Longer context windows are computationally expensive because the attention computation scales quadratically with sequence length. Processing a 100,000-token sequence requires roughly 625 times more attention computation than processing a 4,000-token sequence. Various optimizations (FlashAttention, sparse attention, sliding window attention) reduce this cost, making long-context generation practical.
Why Generated Text Sounds Coherent
The remarkable coherence of AI-generated text emerges from two factors: the depth of patterns learned during training and the autoregressive conditioning on previously generated tokens.

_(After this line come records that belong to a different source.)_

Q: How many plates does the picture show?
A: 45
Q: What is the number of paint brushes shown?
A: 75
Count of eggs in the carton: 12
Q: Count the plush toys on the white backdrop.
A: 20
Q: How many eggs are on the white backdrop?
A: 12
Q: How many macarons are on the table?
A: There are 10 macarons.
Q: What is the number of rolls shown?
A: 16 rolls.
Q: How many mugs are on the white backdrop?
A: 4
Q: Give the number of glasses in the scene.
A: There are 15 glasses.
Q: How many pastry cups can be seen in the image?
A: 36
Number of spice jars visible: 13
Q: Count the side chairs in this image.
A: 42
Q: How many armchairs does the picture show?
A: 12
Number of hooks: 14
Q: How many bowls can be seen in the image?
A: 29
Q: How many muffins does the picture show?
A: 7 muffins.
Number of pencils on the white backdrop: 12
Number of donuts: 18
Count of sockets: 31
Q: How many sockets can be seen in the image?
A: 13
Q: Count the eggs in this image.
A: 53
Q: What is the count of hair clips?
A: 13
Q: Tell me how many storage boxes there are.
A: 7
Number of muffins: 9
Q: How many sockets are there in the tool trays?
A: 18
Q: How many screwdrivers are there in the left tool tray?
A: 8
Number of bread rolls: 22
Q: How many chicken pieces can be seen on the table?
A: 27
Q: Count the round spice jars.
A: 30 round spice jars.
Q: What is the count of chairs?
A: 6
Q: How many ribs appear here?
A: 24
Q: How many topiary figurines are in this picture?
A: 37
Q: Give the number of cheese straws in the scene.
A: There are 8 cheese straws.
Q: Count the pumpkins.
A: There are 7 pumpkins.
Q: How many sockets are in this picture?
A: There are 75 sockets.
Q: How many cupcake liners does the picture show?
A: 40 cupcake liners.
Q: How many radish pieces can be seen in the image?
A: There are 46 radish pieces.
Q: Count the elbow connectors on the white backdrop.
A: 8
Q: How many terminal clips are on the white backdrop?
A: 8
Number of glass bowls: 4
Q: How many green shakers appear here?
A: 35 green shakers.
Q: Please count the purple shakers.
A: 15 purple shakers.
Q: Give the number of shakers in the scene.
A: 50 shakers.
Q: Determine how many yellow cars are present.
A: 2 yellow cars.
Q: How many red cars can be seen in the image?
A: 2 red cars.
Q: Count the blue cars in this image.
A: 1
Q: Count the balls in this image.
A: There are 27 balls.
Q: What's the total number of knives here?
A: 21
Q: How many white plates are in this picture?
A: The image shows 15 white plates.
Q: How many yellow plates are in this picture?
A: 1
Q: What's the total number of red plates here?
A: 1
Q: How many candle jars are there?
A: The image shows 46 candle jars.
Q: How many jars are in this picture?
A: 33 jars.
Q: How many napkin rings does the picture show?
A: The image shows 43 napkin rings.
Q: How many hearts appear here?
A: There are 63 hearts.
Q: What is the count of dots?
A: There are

During training on trillions of tokens, the model learns not just which words follow which, but the deeper structure of language. It learns that paragraphs should develop a single idea, that arguments should have premises and conclusions, that stories need characters with consistent motivations, and that technical explanations should build from simpler to more complex concepts. These structural patterns are encoded in the model's parameters just as firmly as vocabulary and grammar.
The autoregressive loop reinforces coherence because each new token is generated in the context of everything already written. If the model has been writing about quantum physics for three paragraphs, the probability distribution for the next token is heavily weighted toward quantum physics terminology and concepts. The model does not decide to write a coherent paragraph; coherence emerges because each token is statistically likely to continue the patterns established by previous tokens.
AI generates text through repeated next-token prediction: the model produces a probability distribution over its vocabulary, a sampling strategy selects one token, and that token feeds back as input for the next prediction. Sampling parameters like temperature and top-p control the balance between creativity and coherence. The coherence of long outputs emerges from the autoregressive loop, where each token is conditioned on the full sequence generated so far, combined with the deep structural patterns the model learned during training.